Marchionne died today, just days after his replacement as the manufacturing Group’s boss by Brit Mike Manley.
"Unfortunately, what we feared has come to pass. Sergio Marchionne, man and friend, is gone," FCA chairman John Elkann confirmed in a statement.
Elkmann added: "I believe the best way to honour his memory is to build on the legacy he left us, continuing to develop the human values of responsibility and openness of which he was the most ardent champion.
"My family and I will be forever grateful for what he has done. Our thoughts are with Manuela, and his sons Alessio and Tyler."

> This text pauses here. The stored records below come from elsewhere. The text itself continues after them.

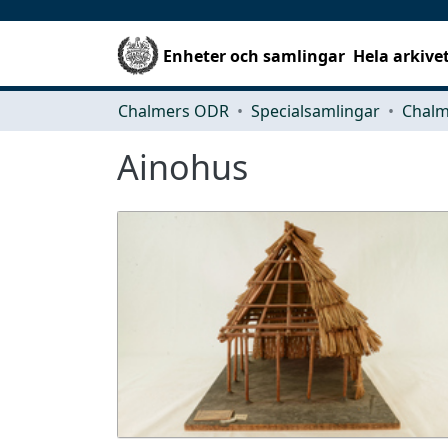
Enheter och samlingar
Hela arkive
Chalmers ODR
Specialsamlingar
Ainohus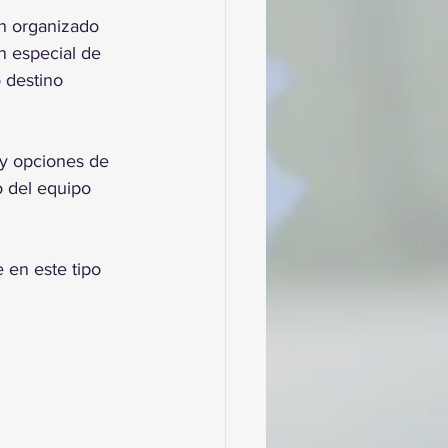
n organizado 
n especial de 
 destino 
 y opciones de 
o del equipo 
 en este tipo 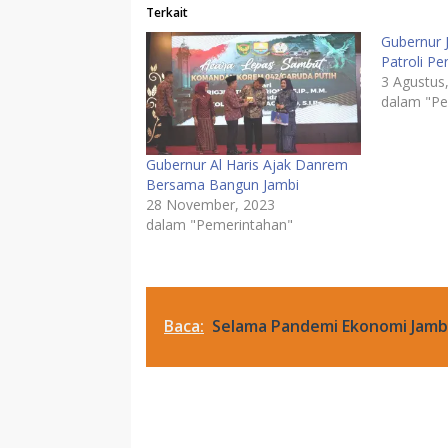
Terkait
Gubernur 
Patroli P
3 Agustus
dalam "Pe
Gubernur Al Haris Ajak Danrem
Bersama Bangun Jambi
28 November, 2023
dalam "Pemerintahan"
Baca:
Selama Pandemi Ekonomi Jamb
Pemerintahan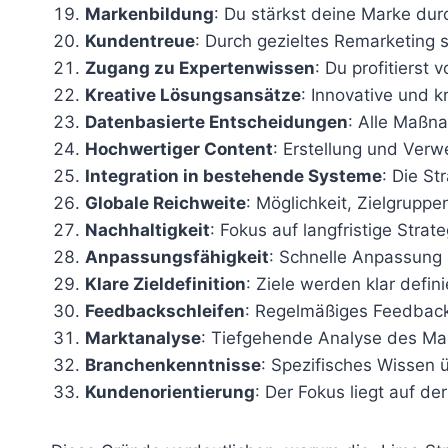
Markenbildung
: Du stärkst deine Marke d
Kundentreue
: Durch gezieltes Remarketing
Zugang zu Expertenwissen
: Du profitiers
Kreative Lösungsansätze
: Innovative und 
Datenbasierte Entscheidungen
: Alle Maßn
Hochwertiger Content
: Erstellung und Ver
Integration in bestehende Systeme
: Die S
Globale Reichweite
: Möglichkeit, Zielgrupp
Nachhaltigkeit
: Fokus auf langfristige Strate
Anpassungsfähigkeit
: Schnelle Anpassung 
Klare Zieldefinition
: Ziele werden klar defini
Feedbackschleifen
: Regelmäßiges Feedback
Marktanalyse
: Tiefgehende Analyse des Mar
Branchenkenntnisse
: Spezifisches Wissen
Kundenorientierung
: Der Fokus liegt auf d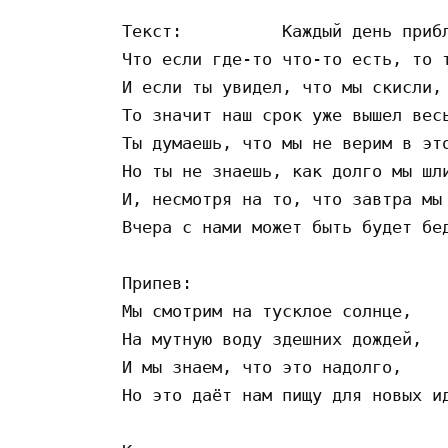
Текст:		Каждый день приближает нас к мысли,

Что если где-то что-то есть, то т
И если ты увидел, что мы скисли,

То значит наш срок уже вышел весь
Ты думаешь, что мы не верим в это
Но ты не знаешь, как долго мы шли
И, несмотря на то, что завтра мы 
Вчера с нами может быть будет бед
Припев:

Мы смотрим на тусклое солнце,

На мутную воду здешних дождей,

И мы знаем, что это надолго,

Но это даёт нам пищу для новых ид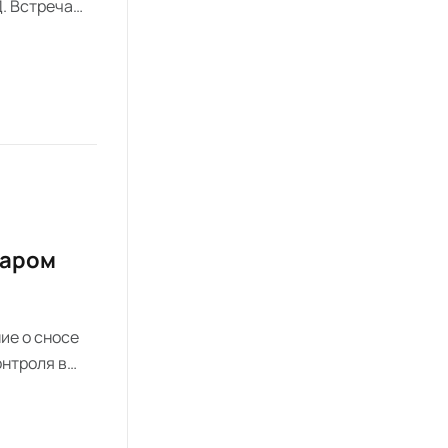
. Встреча
атегию и
таром
ие о сносе
онтроля в
ботников и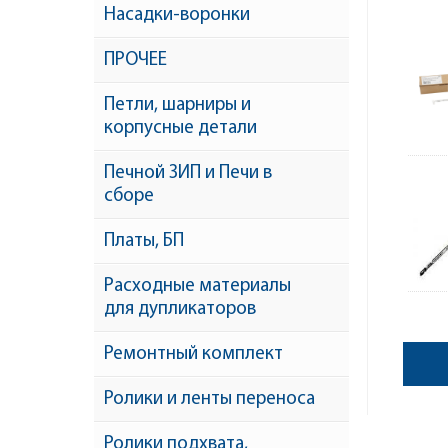
Насадки-воронки
ПРОЧЕЕ
Петли, шарниры и
корпусные детали
Печной ЗИП и Печи в
сборе
Платы, БП
Расходные материалы
для дупликаторов
Ремонтный комплект
Ролики и ленты переноса
Ролики подхвата,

Widely credited with masterminding the business’ turnaround, Marchionne was elected as CEO of Fiat SpA in June 2004 and was behind the creation of Fiat Chrysler Automobiles after Fiat bought the Detroit carmaker ten years later.
Bloomberg said that Marchionne had been handed an automaker that lost more than six billion euros (£5.3 billion) in 2003 but had returned it to profit just two years later.
The BBC reported that Marchionne, famous for his signature black jumpers, sharp tongue, and workaholic lifestyle, had effectively saved two carmakers from bankruptcy – Fiat and Chrysler.
He also managed to spin-off Fiat's Ferrari in a stock market listing, the BBC noted, with the 2015 listing Ferrari NV, where he also served as CEO and chairman.
Evercore analyst George Galliers said: “Marchionne is good at execution, strategy and gamesmanship. It remains to be seen whether Mr Manley is that sort of visionary.”